Runs of blank lines can be squeezed with cat -s.

Code:

url="https://www.linuxquestions.org/questions/linux-general-1/getting-a-long-text-stream-of-a-long-web-page-4175677801/"



curl "$url" -o LQTest.hml



html2text --ignore-links LQTest.hml

Or something like:

LQTest1.py

Code:

#! /usr/bin/python



from urllib import request

from html2text import html2text, HTML2Text



#User agent for requests

agent = ('Mozilla/5.0 (Windows NT 10.1; x86_64; rv:76.0)'

        ' Gecko/20100101 Firefox/76.0')

        

#Make request header

user_agent = {'User-Agent': agent,

            'Accept': 'text/html,application/xhtml+xml,'

            'application/xml;q=0.9,*/*;q=0.8',

            'Accept-Charset': 'ISO-8859-1,utf-8;q=0.7,*;q=0.3',

            'Accept-Encoding': 'none',

            'Accept-Language': 'en-US,en;q=0.8',

            'Connection': 'keep-alive'}

            

url = 'file:///path/to/LQTest.html'

#url = 'http://somewhere.com'



#Load the page with urllib

req = request.Request(url, data=None, headers=user_agent)
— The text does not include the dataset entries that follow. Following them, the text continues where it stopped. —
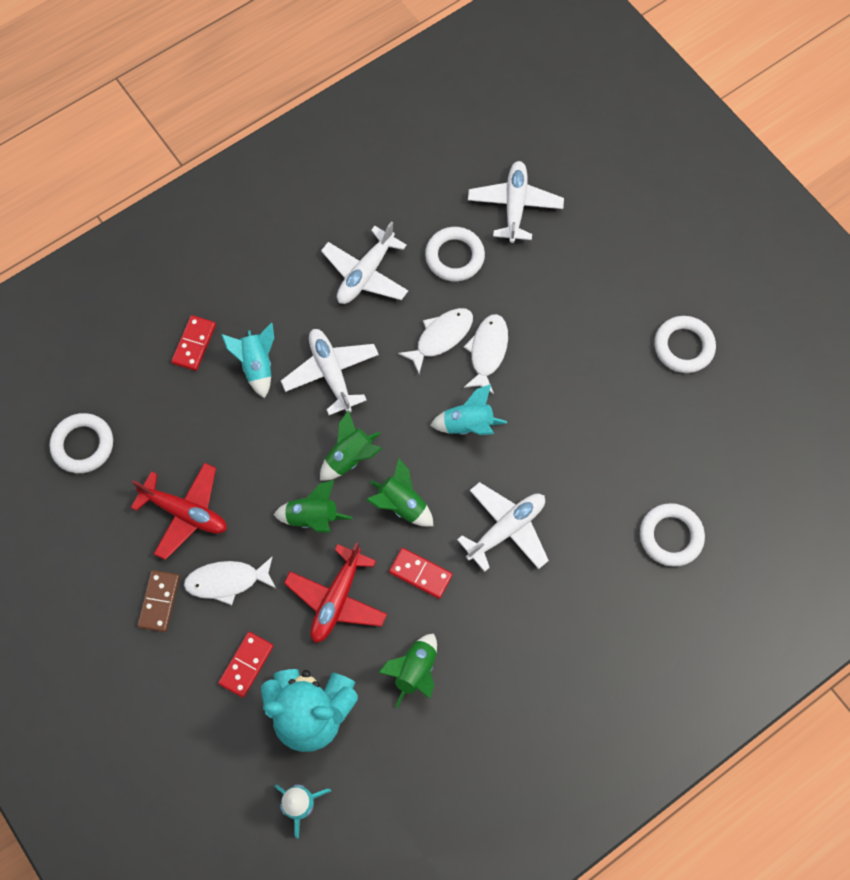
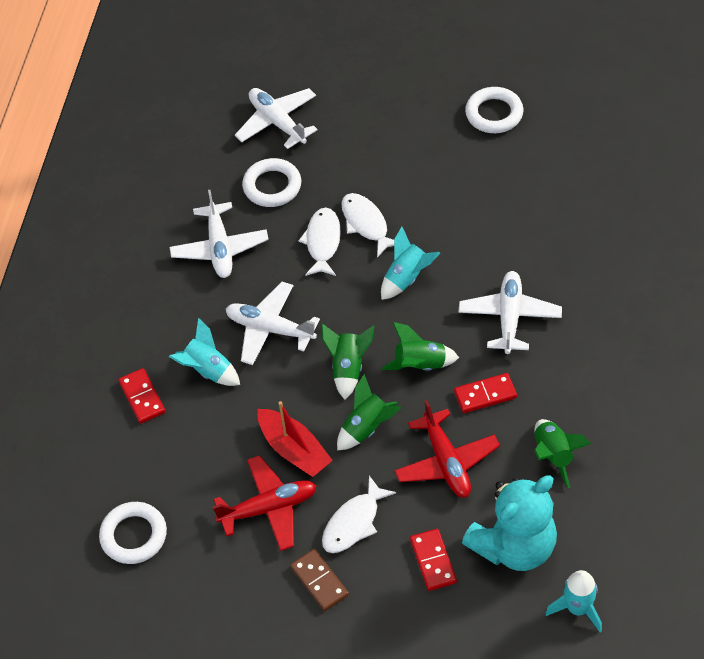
camera: 40 degrees left, 15 degrees down
(248, 485) = (294, 450): none -> red boat
(670, 536) = (620, 228): white ring -> none

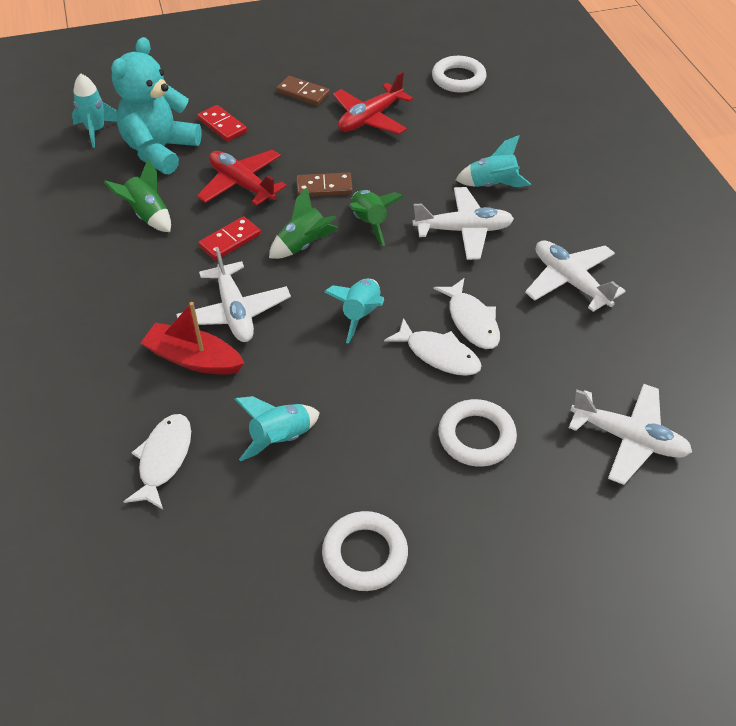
camera: 150 degrees right, 5 degrees down
(142, 397) = (530, 152): red domino -> none
(272, 186) = (570, 360): white ring -> white ring (476, 437)
(294, 450) = (376, 156): red boat -> red boat (194, 359)
(354, 522) = (297, 129): white fish -> white fish (164, 459)
(367, 428) = (324, 187): green rocket -> brown domino
(516, 201) = (280, 438): none -> turquoise rocket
page = request.urlopen(req)



#Read it with html2text

html = page.read()

noLinks = HTML2Text()

noLinks.ignore_links = True

txt = noLinks.handle(html.decode('utf-8'))



print(txt)

Or

LQTest2.py

Code:

#! /usr/bin/python



from urllib import request

from bs4 import BeautifulSoup



#User agent for requests

agent = ('Mozilla/5.0 (Windows NT 10.1; x86_64; rv:76.0)'

        ' Gecko/20100101 Firefox/76.0')

        

#Make request header

user_agent = {'User-Agent': agent,

            'Accept': 'text/html,application/xhtml+xml,'

            'application/xml;q=0.9,*/*;q=0.8',

            'Accept-Charset': 'ISO-8859-1,utf-8;q=0.7,*;q=0.3',

            'Accept-Encoding': 'none',

            'Accept-Language': 'en-US,en;q=0.8',

            'Connection': 'keep-alive'}

            

url = 'file:///path/to/LQTest.html'

#url = 'http://somewhere.com'



#Load the page with urllib

req = request.Request(url, data=None, headers=user_agent)

page = request.urlopen(req)



#Get text of page with soup

soup = BeautifulSoup(page, features='lxml')

#Kill all script and style elements

for s in soup(["script", "style"]):

    s.extract()

txt = '\n'.join(soup.get_text().splitlines())



print(txt)

Quote:

i'm getting some extra blank lines in some places

You can remove them.

right. i'm not worried about the 300,000 blank lines. i will be parsing this text in my own script which can ignore blank lines.